Africa-Press – Rwanda. African engineers should tap into opportunities availed by African Continental Free Trade Area (AfCFTA) , Rwandan Engineer Papias Kazawadi has said. Kazawadi, who is FAEO President Elect, was speaking at a Malawi conference on accelerating the road map to agenda 2063 through engineering in which he was invited to speak on a session themed “Africa’s opportunities and challenges and why African engineers must engage in AfCFTA.”

The Federation of African Engineering Organisations (FAEO) is an international non-governmental organisation which represents the interests of all engineering practitioners in Africa.

“There is a need to develop public policy awareness and understanding of engineering, affirming the role of engineering as the driver of innovation, social and economic development,” he said.
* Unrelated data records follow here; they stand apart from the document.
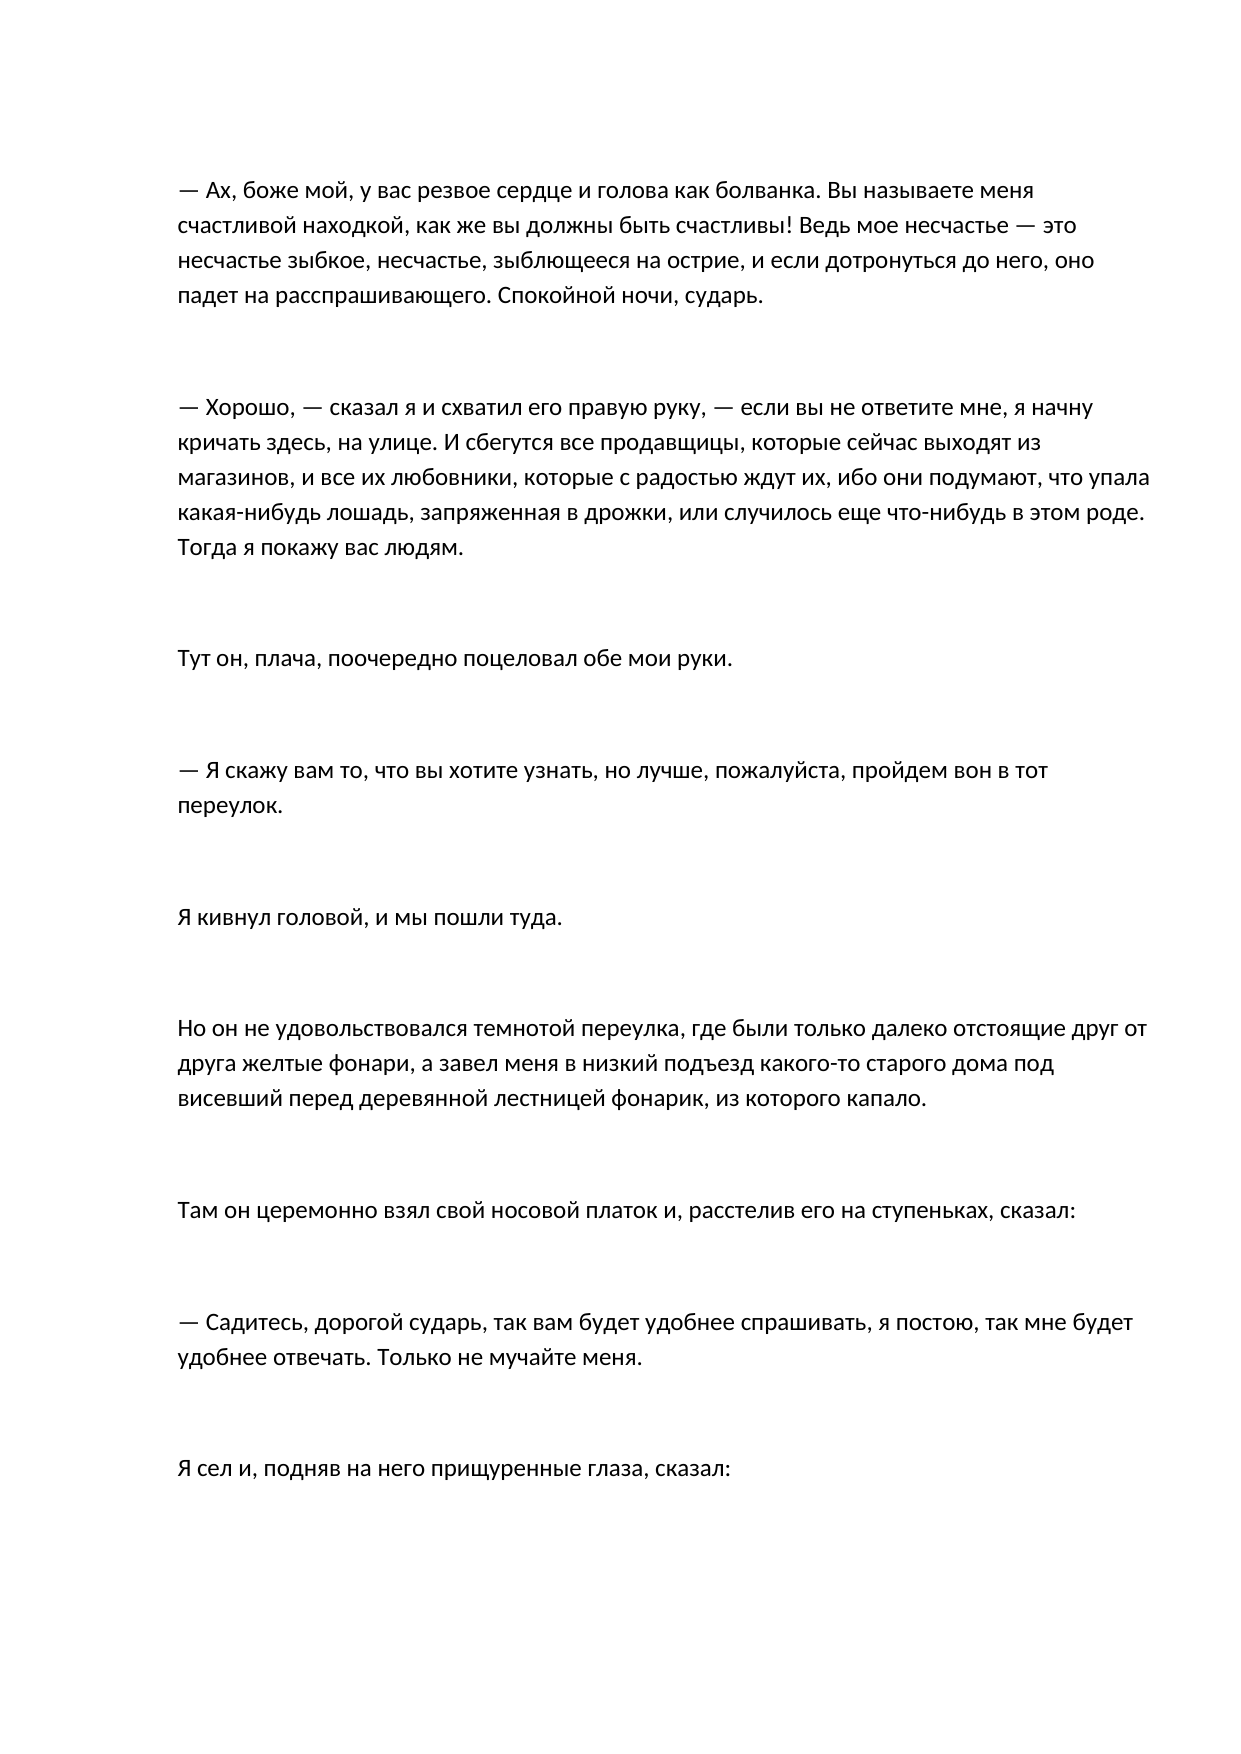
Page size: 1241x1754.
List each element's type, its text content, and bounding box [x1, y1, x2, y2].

text Там он церемонно взял свой носовой платок и, расстелив его на ступеньках, сказал: [177, 1194, 1152, 1224]
text Я сел и, подняв на него прищуренные глаза, сказал: [177, 1452, 1152, 1483]
text — Хорошо, — сказал я и схватил его правую руку, — если вы не ответите мне, я начну кричать здесь, на улице. И сбегутся все продавщицы, которые сейчас выходят из магазинов, и все их любовники, которые с радостью ждут их, ибо они подумают, что упала какая-нибудь лошадь, запряженная в дрожки, или случилось еще что-нибудь в этом роде. Тогда я покажу вас людям. [177, 391, 1152, 561]
text — Ах, боже мой, у вас резвое сердце и голова как болванка. Вы называете меня счастливой находкой, как же вы должны быть счастливы! Ведь мое несчастье — это несчастье зыбкое, несчастье, зыблющееся на острие, и если дотронуться до него, оно падет на расспрашивающего. Спокойной ночи, сударь. [177, 174, 1152, 309]
text Но он не удовольствовался темнотой переулка, где были только далеко отстоящие друг от друга желтые фонари, а завел меня в низкий подъезд какого-то старого дома под висевший перед деревянной лестницей фонарик, из которого капало. [177, 1012, 1152, 1113]
text — Садитесь, дорогой сударь, так вам будет удобнее спрашивать, я постою, так мне будет удобнее отвечать. Только не мучайте меня. [177, 1306, 1152, 1371]
text — Я скажу вам то, что вы хотите узнать, но лучше, пожалуйста, пройдем вон в тот переулок. [177, 754, 1152, 819]
text Тут он, плача, поочередно поцеловал обе мои руки. [177, 642, 1152, 673]
text Я кивнул головой, и мы пошли туда. [177, 901, 1152, 931]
The African Continental Free Trade Area (AfCFTA) will be the world’s largest free trade area since the formation of the World Trade Organization.

It aims to bring together all 55 member states of the African Union (AU) covering a market of more than 1.2billion people, including a growing middle class and a combined gross domestic product (GDP) of $2.6trillion.
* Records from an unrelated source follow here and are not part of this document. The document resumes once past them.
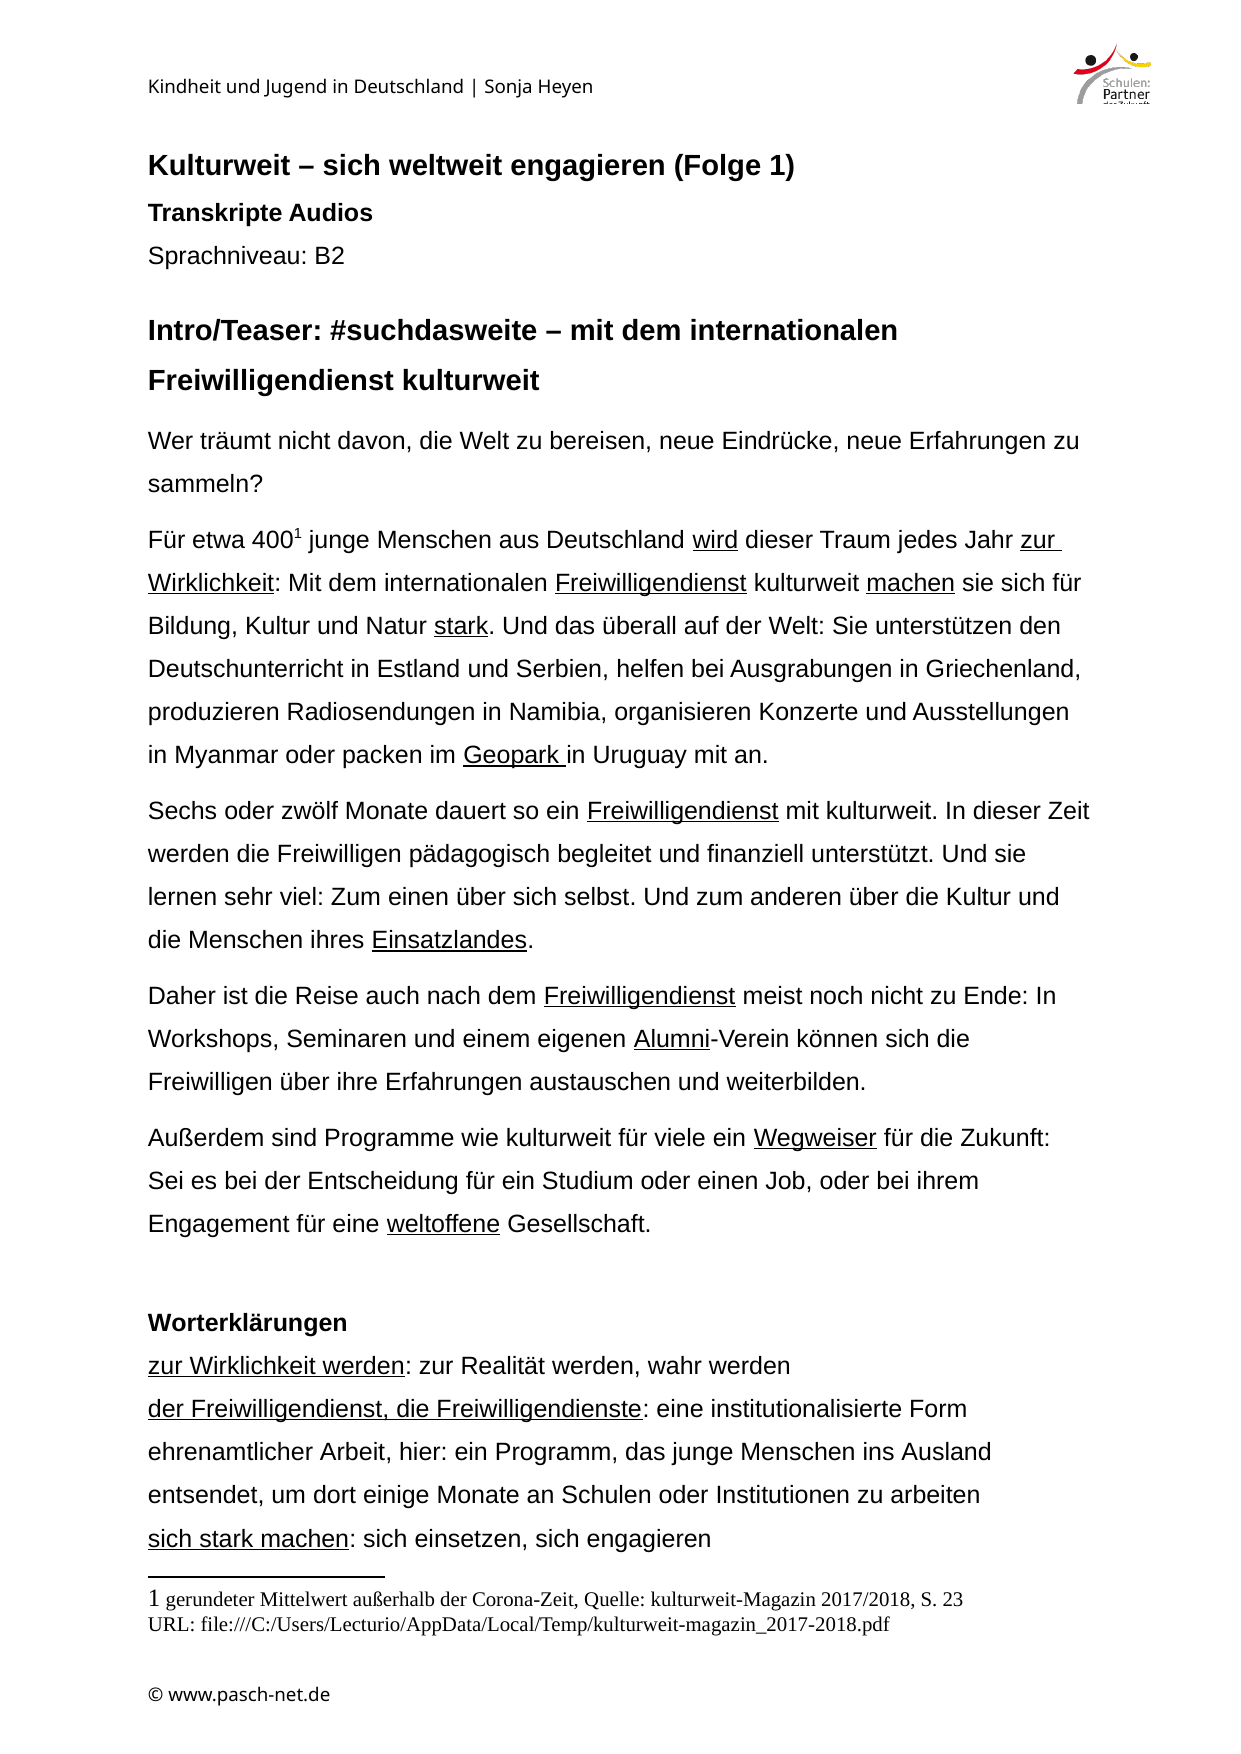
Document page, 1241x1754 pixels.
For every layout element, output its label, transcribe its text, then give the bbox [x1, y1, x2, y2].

text Intro/Teaser: #suchdasweite – mit dem internationalen Freiwilligendienst kulturweit [148, 313, 1093, 397]
text Worterklärungen [148, 1308, 1093, 1337]
text Wer träumt nicht davon, die Welt zu bereisen, neue Eindrücke, neue Erfahrungen zu sammeln? [148, 426, 1093, 498]
text zur Wirklichkeit werden: zur Realität werden, wahr werden [148, 1351, 1093, 1380]
text Außerdem sind Programme wie kulturweit für viele ein Wegweiser für die Zukunft: Sei es bei der Entscheidung für ein Studium oder einen Job, oder bei ihrem Engagement für eine weltoffene Gesellschaft. [148, 1123, 1093, 1238]
text Transkripte Audios [148, 198, 1093, 227]
text Sechs oder zwölf Monate dauert so ein Freiwilligendienst mit kulturweit. In dieser Zeit werden die Freiwilligen pädagogisch begleitet und finanziell unterstützt. Und sie lernen sehr viel: Zum einen über sich selbst. Und zum anderen über die Kultur und die Menschen ihres Einsatzlandes. [148, 796, 1093, 954]
text Für etwa 400 junge Menschen aus Deutschland wird dieser Traum jedes Jahr zur Wirklichkeit: Mit dem internationalen Freiwilligendienst kulturweit machen sie sich für Bildung, Kultur und Natur stark. Und das überall auf der Welt: Sie unterstützen den Deutschunterricht in Estland und Serbien, helfen bei Ausgrabungen in Griechenland, produzieren Radiosendungen in Namibia, organisieren Konzerte und Ausstellungen in Myanmar oder packen im Geopark in Uruguay mit an. [148, 525, 1093, 769]
text der Freiwilligendienst, die Freiwilligendienste: eine institutionalisierte Form ehrenamtlicher Arbeit, hier: ein Programm, das junge Menschen ins Ausland entsendet, um dort einige Monate an Schulen oder Institutionen zu arbeiten [148, 1394, 1093, 1509]
text Daher ist die Reise auch nach dem Freiwilligendienst meist noch nicht zu Ende: In Workshops, Seminaren und einem eigenen Alumni-Verein können sich die Freiwilligen über ihre Erfahrungen austauschen und weiterbilden. [148, 981, 1093, 1096]
text Sprachniveau: B2 [148, 241, 1093, 270]
text Kulturweit – sich weltweit engagieren (Folge 1) [148, 148, 1093, 181]
text sich stark machen: sich einsetzen, sich engagieren [148, 1523, 1093, 1552]
picture [1072, 43, 1151, 103]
Estimates from the Economic Commission for Africa (UNECA) suggest that the AfCFTA has the potential to boost intra-African trade by 52.3 per cent, and to double this trade if non-tariff barriers are also reduced.

It aims at creating a single market for goods and services, facilitated by the movement of people, contributing to the movement of capital and people and facilitating investment, expanding intra-African trade, boosting industrial development and enhancing competitiveness.

Kazawadi said that African engineers can contribute to African Continental Free Trade Area by developing information on engineering, highlighting the need for better statistics and indicators on engineering such as how many and what types of engineers a country has and needs.

“No independent feedback loop at the AU and its organs to achieve AfCFTA with the Engineering Community,” he said. “Engineers are caught between a Hard Rock and Hard Place –Expected to deliver but not on the table within Governments and AU structures for proper implementation of the Agenda 2063,” he added.

He said that there is no central database of all Engineering Professionals from country level to continental level arguing that, “no proper planning without reliable data.”

Among challenges, she said, include lack of harmonized standards in order to remove barriers between states to enable free movement of goods and services.

“How can countries do business with one another when their standards are different and un-harmonized?” he said.

He recommends that there must be governments’ willingness and commitments to grow engineering consultancy firms, contractors and allied professions to boost private sector involvement to promote home-grown solutions for sustainability.

“We at FAEO need to compile a professional database list/a roster (similar to a Master roll) of all professionals in different domains and levels of expertise that shall be provided to AfCFTA to draw from when required, in order to lessen foreign experts trying to solve African problems,” Kazawadi said.

He said it’s high time for African engineers’ organizations federation to use all its powers of influence to propose to the AU and in particular AfCFTA to avail it a seat in its “Secretariats”. Talking about Rwanda’s context, he said that engineering is essential to Rwanda’s 2050 vision.

“We need to raise our voice now more than ever before, without engagement and involvement of Institution of Engineers Rwanda (IER) in national development matters the vision 2050 will be just a nightmare,” he said.

He said this is because in implementing the vision, e engineers are needed. “The increase in acceleration is directly proportional to the numbers of competent professionals,” he noted.

The current shortage in quantity and deficiency in quality, in engineering in Africa overall, can be traced more specifically to gaps in policies and capacities, he added.